É a opção deste Estado por caricatura do modelo dos EUA, ao contrário do disposto pela sociedade na Constituição. Considerando a rica e consistente acumulação histórica na Saúde, nos anos 80 e no SUS atual, ainda que contra-hegemônica, há possibilidades reais de retomar o rumo inicial, caso seja assumida a vontade política para tanto (Sociedade-Estado).

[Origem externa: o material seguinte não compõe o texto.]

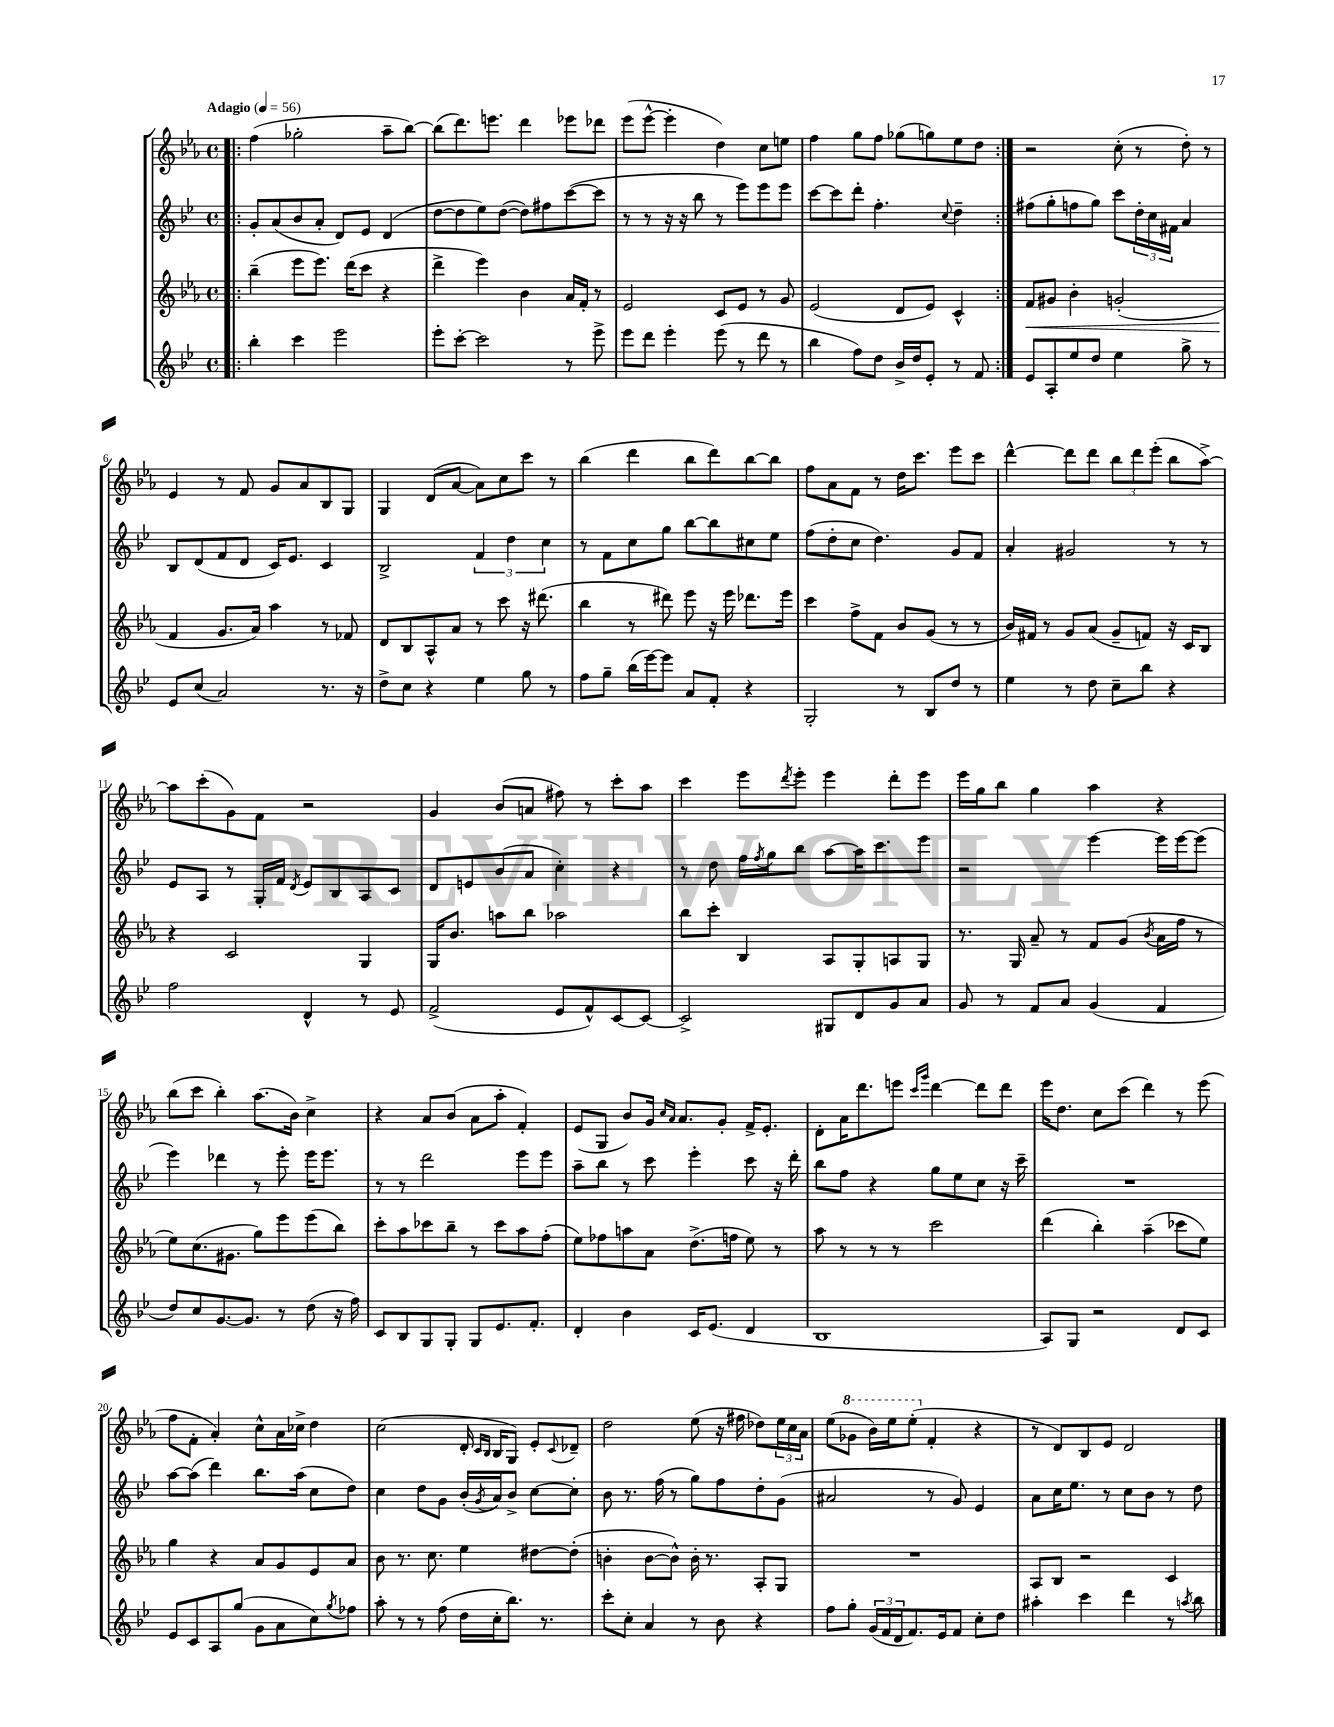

**kern	**kern	**dynam	**kern	**kern
*part4	*part3	*part3	*part2	*part1
*staff4	*staff3	*staff3	*staff2	*staff1
*clefG2	*clefG2	*	*clefG2	*clefG2
*k[b-e-]	*k[b-e-a-]	*	*k[b-e-]	*k[b-e-a-]
*M4/4	*M4/4	*	*M4/4	*M4/4
*met(c)	*met(c)	*	*met(c)	*met(c)
*MM56	*MM56	*	*MM56	*MM56
=1!|:	=1!|:	=1!|:	=1!|:	=1!|:
!	!	!	!	!LO:TX:a:B:t=Adagio
4bb-'\	(4bb-~\	.	8g'/L	(4ff\
.	.	.	(8a/	.
4ccc\	8eee-\L	.	8b-/	2gg-X'\
.	8.eee-\J)	.	8a'/J	.
2eee-\	.	.	8d/L)	.
.	(16ddd\KL	.	.	.
.	8ccc\J	.	8e-/J	.
.	4r	.	(4d/	8aa-~\L
.	.	.	.	[8bb-\J)
=2	=2	=2	=2	=2
8eee-'\L	4ddd^\	.	[8dd\L	(8bb-\L]
[8ccc'\J	.	.	8dd\]	8.ddd\)
2ccc\]	4eee-\)	.	8ee-\)	.
.	.	.	.	8.eeen\J
.	.	.	([8dd\J	.
.	4b-\	.	8dd\L])	4ddd\
.	.	.	8ff#X\	.
8r	16a-/LL	.	([8ccc\	8eee-X\L
.	16f'/JJ	.	.	.
8eee-^\	8r	.	8ccc\J]	8ddd-X\J
=3	=3	=3	=3	=3
8eee-\L	2e-/	.	8r	(8eee-\L
8ddd\J	.	.	8r	[8eee-^^\J
4eee-'\	.	.	16r	4eee-'\]
.	.	.	16r	.
.	.	.	8bb-\	.
(8eee-\	8c/L	.	8r	4dd\)
8r	8e-/J	.	8eee-\L)	.
8ddd\	8r	.	8eee-\	8cc\L
8r	8g/	.	8eee-\J	8een\J
=4	=4	=4	=4	=4
4bb-\	(2e-/	.	[8ccc\L	4ff\
.	.	.	8ccc\]	.
8ff\L)	.	.	8ddd'\J	8gg\L
8dd\J	.	.	4.ff'\	8ff\J
16b-^/LL	8d/L	.	.	(8gg-X\L
16dd/J	.	.	.	.
8e-'/J	8e-/J)	.	.	8ggn\)
.	.	.	8qqcc/	.
8r	4c^^/	.	4dd~\	8ee-\
8f/	.	.	.	8dd\J
=5:|!	=5:|!	=5:|!	=5:|!	=5:|!
!	!	!LO:HP:b	!	!
8e-/L	8f/L	<	(8ff#X\L	2r
8A'/	8g#X/J	.	8gg'\	.
8ee-/	4b-'\	.	8ffn\	.
8dd/J	.	.	8gg\J)	.
4ee-\	(2gn'/	.	8ccc\L	(8cc'\
.	.	.	24dd'\L	8r
.	.	.	24cc\	.
.	.	.	24f#X\JJ	.
8gg^\	.	.	4a/	8dd'\)
8r	.	.	.	8r
!!LO:LB:g=z
=6	=6	=6	=6	=6
8e-/L	4f/	.	8B-/L	4e-/
(8cc/J	.	.	(8d/	.
2a/)	8.g/L	[	8f/	8r
.	.	.	8d/J	8f/
.	16a-/Jk)	.	.	.
.	4aa-\	.	16c/KL)	8g/L
.	.	.	8.e-/J	.
.	.	.	.	8a-/
8.r	8r	.	4c/	8B-/
.	8f-X/	.	.	8G/J
16r	.	.	.	.
=7	=7	=7	=7	=7
8dd^\L	8d/L	.	2B-^/	4G/
8cc\J	8B-/	.	.	.
4r	8A-^^/	.	.	(8d/L
.	8a-/J	.	.	[8a-/J
4ee-\	8r	.	6f/	8a-\L])
.	8ccc\	.	.	8cc\
.	.	.	6dd\	.
8gg\	16r	.	.	8ccc\J
.	(8.ddd#X\	.	.	.
.	.	.	6cc\	.
8r	.	.	.	8r
=8	=8	=8	=8	=8
8ff\L	4bb-\	.	8r	(4bb-\
8gg~\J	.	.	8f\L	.
(16bb-\LL	8r	.	8cc\	4ddd\
[16eee-\J)	.	.	.	.
8eee-\J]	8ddd#X\)	.	8gg\J	.
8a/L	8eee-\	.	[8bb-\L	8bb-\L
8f'/J	16r	.	8bb-\]	8ddd\)
.	16eee-\	.	.	.
4r	8.ddd-X\L	.	8cc#X\	[8bb-\
.	.	.	8ee-\J	8bb-\J]
.	16eee-\Jk	.	.	.
=9	=9	=9	=9	=9
2G'/	4ccc\	.	(8ff\L	8ff\L
.	.	.	8dd'\	8a-\
.	8ff^\L	.	8cc\J	8f\J
.	8f\J	.	4.dd\)	8r
8r	8b-/L	.	.	16dd\KL
.	.	.	.	8.ccc\J
8B-/L	(8g/J	.	.	.
8dd/J	8r	.	8g/L	8eee-\L
8r	8r	.	8f/J	8ccc\J
=10	=10	=10	=10	=10
4ee-\	16b-/LL)	.	4a'/	[4ddd^^\
.	16f#X/JJ	.	.	.
.	8r	.	.	.
8r	8g/L	.	2g#X/	8ddd\L]
8dd\	(8a-/J	.	.	8ddd\J
8cc~\L	8g~/L	.	.	12bb-\L
.	.	.	.	12ddd\
8bb-\J	8fn/J)	.	.	.
.	.	.	.	(12eee-'\J
4r	16r	.	8r	8bb-\L
.	16c/KL	.	.	.
.	8B-/J	.	8r	[8aa-^\J)
!!LO:LB:g=z
=11	=11	=11	=11	=11
2ff\	4r	.	8e-/L	8aa-\L]
.	.	.	8A/J	(8ccc'\
.	2c/	.	8r	8g\)
.	.	.	16G'/LL	8f\J
.	.	.	16f/JJ	.
.	.	.	8qd/	.
4d^^/	.	.	8e-/L	2r
.	.	.	8B-/	.
8r	4G/	.	8A/	.
8e-/	.	.	8c/J	.
=12	=12	=12	=12	=12
(2f^/	16G/KL	.	8d/L	4g/
.	8.b-/J	.	.	.
.	.	.	8en/	.
.	8aan\L	.	(8b-/	(8b-/L
.	8bb-\J	.	8a/J	8an/J
8e-/L	2aa-X\	.	4cc'\)	8ff#X\)
8f^^/)	.	.	.	8r
[8c/	.	.	4r	8ccc'\L
8c/J_	.	.	.	8aa-\J
=13	=13	=13	=13	=13
2c^/]	8bb-\L	.	8r	4ccc\
.	8ccc'\J	.	8dd\	.
.	4B-/	.	16ff\LL	8eee-\L
.	.	.	8qff/	.
.	.	.	16gg\J	.
.	.	.	.	8qddd/
.	.	.	8bb-\J	8eee-'\J
8G#X/L	8A-/L	.	[8aa\L	4eee-\
8d/	8G'/	.	16aa\K]	.
.	.	.	8.ccc\	.
8g/	8An/	.	.	8ddd'\L
8a/J	8G/J	.	8eee-\J	8eee-\J
=14	=14	=14	=14	=14
8g/	8.r	.	2r	16eee-\LL
.	.	.	.	16gg\J
8r	.	.	.	8bb-\J
.	16G/	.	.	.
8f/L	8a-~/	.	.	4gg\
8a/J	8r	.	.	.
(4g/	8f/L	.	[4eee-\	4aa-\
.	(8g/J	.	.	.
.	8qb-/	.	.	.
4f/	16a-\LL	.	16eee-\LL]	4r
.	16ff\JJ	.	[16eee-\J	.
.	8r	.	(8eee-\J]	.
!!LO:LB:g=z
=15	=15	=15	=15	=15
8dd/L)	8ee-\L)	.	4eee-\)	(8bb-\L
8cc/	(8.cc\	.	.	8ccc\J
[8.g/	.	.	4ddd-X\	4bb-'\)
.	8.g#X\J	.	.	.
8.g/J]	.	.	.	.
.	8gg\L)	.	8r	(8.aa-\L
8r	8eee-\	.	8eee-'\	.
.	.	.	.	16b-\Jk)
(8dd\	(8eee-\	.	16eee-\KL	4cc^\
.	.	.	8.eee-\J	.
16r	8bb-\J)	.	.	.
16ff\)	.	.	.	.
=16	=16	=16	=16	=16
8c/L	8ccc'\L	.	8r	4r
8B-/	8aa-\	.	8r	.
8G/	8ccc-X\	.	2ddd\	8a-/L
8G'/J	8bb-~\J	.	.	(8b-/J
8G/L	8r	.	.	8a-\L
8.e-/	8ccc-\L	.	.	8aa-'\J
.	8aa-\	.	8eee-\L	4f'/)
8.f'/J	.	.	.	.
.	(8ff'\J	.	8eee-\J	.
=17	=17	=17	=17	=17
4d'/	8ee-\L)	.	8aa~\L	(8e-/L
.	8ff-X\	.	8bb-\J	8G/J
4b-\	8aan\	.	8r	8b-/L)
.	8a-\J	.	8ccc\	16g/Jk
.	.	.	.	16qqcc/LL
.	.	.	.	16qqa-/JJ
.	.	.	.	8.a-/L
16c/KL	(8.dd^\L	.	4eee-'\	.
(8.e-/J	.	.	.	.
.	.	.	.	8g'/J
.	16ffn\Jk	.	.	.
4d/	8ee-\)	.	8ccc\	16f^/KL
.	.	.	.	8.e-'/J
.	8r	.	16r	.
.	.	.	16ddd'\	.
=18	=18	=18	=18	=18
1B-	8aa-\	.	8bb-\L	8d'\L
.	8r	.	8ff\J	16a-\K
.	.	.	.	8.ddd\
.	8r	.	4r	.
.	8r	.	.	8eeen\J
.	.	.	.	16qqccc/LL
.	.	.	.	16qqggg/JJ
.	2ccc\	.	8gg\L	[4ddd\
.	.	.	8ee-\	.
.	.	.	8cc\J	8ddd\L]
.	.	.	16r	8ddd\J
.	.	.	16ccc~\	.
=19	=19	=19	=19	=19
8A/L)	(4ddd\	.	1r	16eee-\KL
.	.	.	.	8.dd\J
8G/J	.	.	.	.
2r	4bb-'\)	.	.	8cc\L
.	.	.	.	(8ccc\J
.	(4aa-~\	.	.	4ddd\)
8d/L	8ccc-X\L	.	.	8r
8c/J	8ee-\J)	.	.	(8eee-\
!!LO:LB:g=z
=20	=20	=20	=20	=20
8e-/L	4gg\	.	[8aa\L	8ff\L
8c/	.	.	(8aa\J]	8f'\J
8A/	4r	.	4ddd\)	4a-'/)
(8gg/J	.	.	.	.
8g\L	8a-/L	.	8.bb-\L	8cc^^\L
8a\	8g/	.	.	16a-\L
.	.	.	(16aa\Jk	16cc-X^\JJ
8cc\)	8e-/	.	8cc\L	4dd\
8qgg/	.	.	.	.
8ff-X\J	8a-/J	.	8dd\J)	.
=21	=21	=21	=21	=21
8aa'\	8b-\	.	4cc\	(2cc\
8r	8.r	.	.	.
8r	.	.	8dd\L	.
.	8.cc\	.	.	.
(8ff\	.	.	8g\J	.
16dd\LL	4ee-\	.	(16b-'/LL	16d'/
.	.	.	.	16qqc/LL
.	.	.	8qg/	16qqB-/JJ
16cc'\J	.	.	16a/J)	16B-/KL
8.bb-\J)	.	.	8b-^/J	8G/J)
.	[8dd#X\L	.	[8cc\L	8e-'/L
8.r	.	.	.	.
.	.	.	.	8qqc/
.	(8dd#'\J]	.	8cc'\J]	8d-X~/J
=22	=22	=22	=22	=22
8ccc'\L	4bn'\	.	8b-\	2dd\
8cc'\J	.	.	8.r	.
4a/	[8b\L	.	.	.
.	.	.	(16ff\	.
.	8b^^\J])	.	8r	.
8r	16b'\	.	8gg\L)	(8ee-\
.	8.r	.	.	.
8b-\	.	.	8ff\	16r
.	.	.	.	16ff#X\
4r	8A-'/L	.	8dd'\	8dd-X\L)
.	8G/J	.	(8g\J	24ee-\L
.	.	.	.	24cc\
.	.	.	.	24a-\JJ
=23	=23	=23	=23	=23
8ff\L	1r	.	2a#X/	(8ee-\L
*	*	*	*	*8va
8gg'\J	.	.	.	8gg-X\J
(24g/LL	.	.	.	16bb-\LL)
24f/	.	.	.	.
.	.	.	.	16eee-\J
24d/J	.	.	.	.
8.f/)	.	.	.	(8eee-'\J
*	*	*	*	*X8va
.	.	.	8r	4f'/
16e-/k	.	.	.	.
8f/J	.	.	8g/)	.
8cc'\L	.	.	4e-/	4r
8dd\J	.	.	.	.
=24	=24	=24	=24	=24
4aa#X'\	8A-/L	.	8a\L	8r
.	8B-/J	.	16cc\K	8d/L)
.	.	.	8.ee-\J	.
4ccc\	2r	.	.	8B-/
.	.	.	8r	8e-/J
4ddd\	.	.	8cc\L	2d/
.	.	.	8b-\J	.
8r	4c/	.	8r	.
8qaan/	.	.	.	.
8bb-\	.	.	8dd\	.
==	==	==	==	==
*-	*-	*-	*-	*-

Senão, vejamos: • Com empréstimos do tipo BNDES a Petrobras, hospitais complexos sem fins lucrativos e outros, o SUS pode construir e equipar, em oito anos, mais 200 hospitais regionais, 500 policlínicas e 600 UPAs, além da ampliação e qualificação da atenção básica.
 
Com ou sem esses empréstimos, podem ser criadas taxações pesadas sobre grandes fortunas, bebidas alcoólicas, tabaco, movimentações financeiras acima de patamar, além da redução gradativa das subvenções públicas ao mercado de planos privados, até seu zeramento, e, por que não, redução dos encargos da dívida pública após auditoria. 
 
Assunção das metas de 6,5% do PIB, 65% dos gastos em saúde e 900 dólares públicos per capita, de origem pública, mediante metas pactuadas, de universalização e resolutividade da atenção básica e atenção integral à saúde na regionalização das redes de serviços.
 
Autor:  Nelson Rodrigues dos Santos*
* Professor da Universidade Estadual de Campinas (Unicamp) e histórico militante em defesa do SUS.